Chi poteva mai immaginarselo? Un accordo concertato dopo tanti rifiuti e polemiche, fra Maurizo Landini, segretario generale della Fiom, il sindacato meno amato e meno diposto a compromessi con l'industria, e Sergio Marchionne, amministratore delegato di FIAT, accusato dal sindacalista di aver ammazzato il made in Italy per portare produzione e lavoro negli Stati Uniti dopo l'accordo con Chrysler.

Il compromesso fra le due parti, ha origine da un referendum votato dagli operai della VM di Cento, in Emilia, circa 1.100 i dipendenti che hanno deciso di accordarsi per l'appunto con un vecchio piano-proposta di Marchionne che sembrava però non andare mai in porto.

Oltre 800 i voti a favore, e visto che la metà dei lavoratori della fabbrica porta il marchio Fiom, e che Landini non voleva scendere a patti, sembra quasi essere un mezzo tradimento verso il Segretario generale, ma alla fine si è proceduto alla firma.

Il compromesso tratta del taglio alle pause non accettato fino ad oggi, in cambio di un programma di assunzione per circa trecento assunzioni. Ovviamente non si è trattato di un'improvvisazione, Marchionne aveva già un anno fa proposto questo tipo d'accordo il quale gli operai degli altri sindacati (diversi da Fiom) si erano convinti ad accettare. L'amministratore delegato aveva detto al capo di VM Galimberti, di voler produrre a Centola jeep per venderla anche oltre oceano, in più aveva fatto la promessa di affidare la fornitura del primo motore diesel per Maserati.

Ciò significava per VM aumentare la produzione di motori di quasi due volte e mezzo, dal 2012 al 2014, il che avrebbe permesso altre assunzioni, nonostante si dovesse rinunciare alle pause, ma era per una giusta causa, per il bene collettivo dei lavoratori che potevano tornare in fabbrica come nuovi assunti. Dopo l'ok del socio di Galimberti, tutto sembrava possibile, anche perché c'era il finanziamento concesso da sei banche; a questo punto rifacendosi al contratto di lavoro, Landini e la sua Fiom rivendicano il diritto alle pause e non vogliono accettare i tagli previsti, così la trattativa va dapprima in stallo, poi sembra addirittura sfumare.



La Regione e il Comune di Ferrara si attivano per corsi di formazione e l'acquisizione di una vecchia fabbrica, stanziando così molto denaro, a questo punto solo la Fiom pare essere di ostacolo, ma avendo la maggioranza degli operai e avendo inculcato loro di non voler rischiare di fare la fine di Pomigliano, la situazione non si sblocca.

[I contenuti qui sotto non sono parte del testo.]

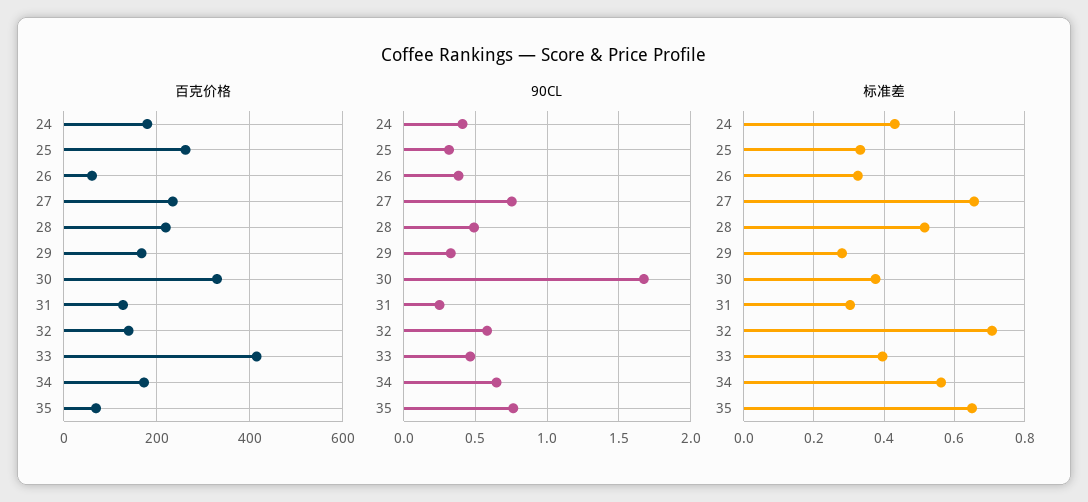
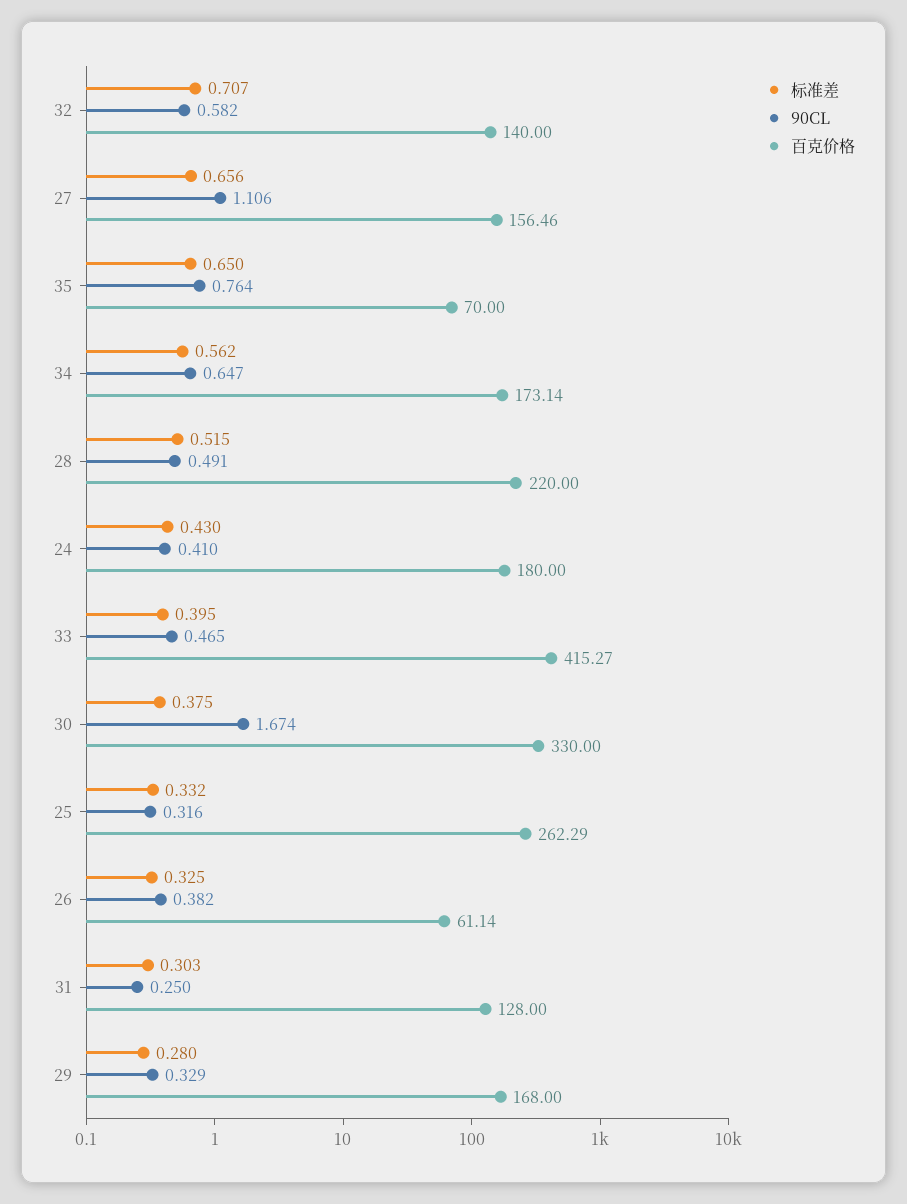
百克价格, 27: 240 -> 156.46
90CL, 27: 0.75 -> 1.106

Poi finalmente la decisione dopo il referendum e l'accordo siglato e rivisto, 8 minuti in meno di pausa, ma in cambio 450 euro annui tassati solo al 10% come premi produzione. Ci saranno le assunzione previste, di cui circa 200 con contratto di apprendistato e il 26% del totale assunti, sarà di sesso femminile.

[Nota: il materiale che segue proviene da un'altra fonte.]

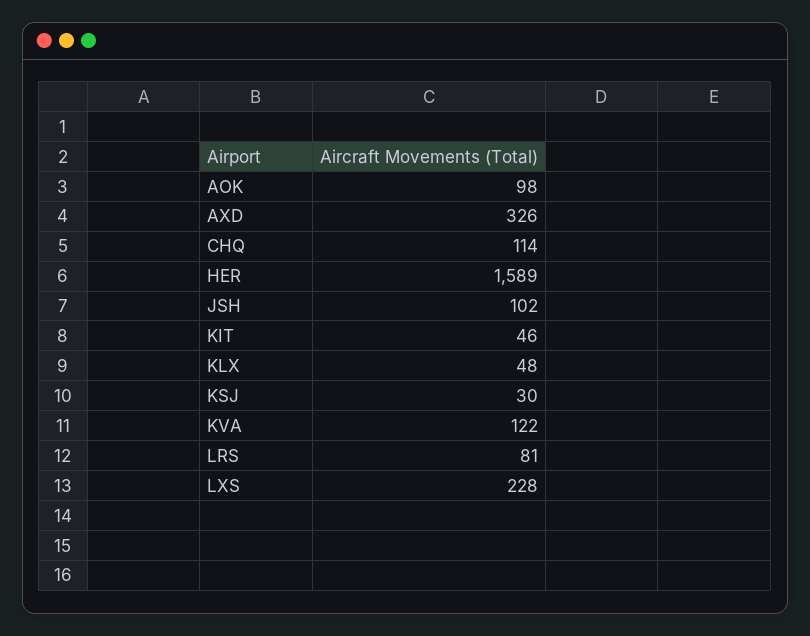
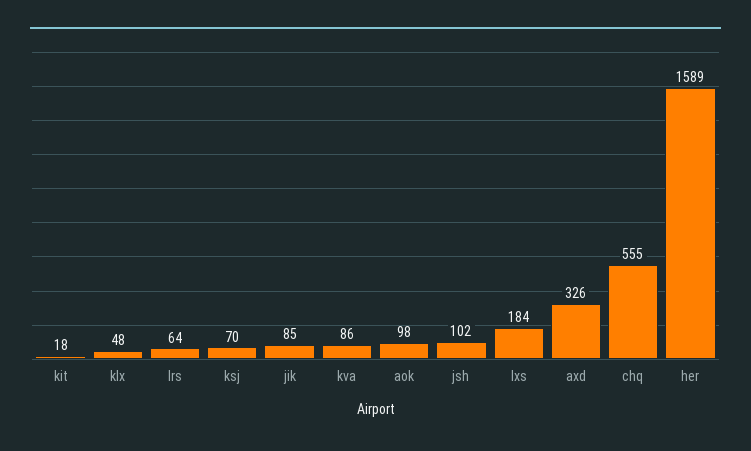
CHQ: 114 -> 555
KIT: 46 -> 18
KSJ: 30 -> 70
KVA: 122 -> 86
LRS: 81 -> 64
LXS: 228 -> 184
jik: none -> 85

Adesso parte l'organizzazione del lavoro: per la prima volta Sergio Marchionne sembra aver fatto un passo verso la produzione Made in Italy anche per la vendita verso i mercati extraeuropei, ma chissà se Landini sarà poi così soddisfatto: noi diciamo che nonostante il leggero allungamento del lavoro, se non altro c'è possibilità di occupazione, nonostante un salario un po' inferiore a quelli standard, per oltre 200 inoccupati, sempre meglio che niente.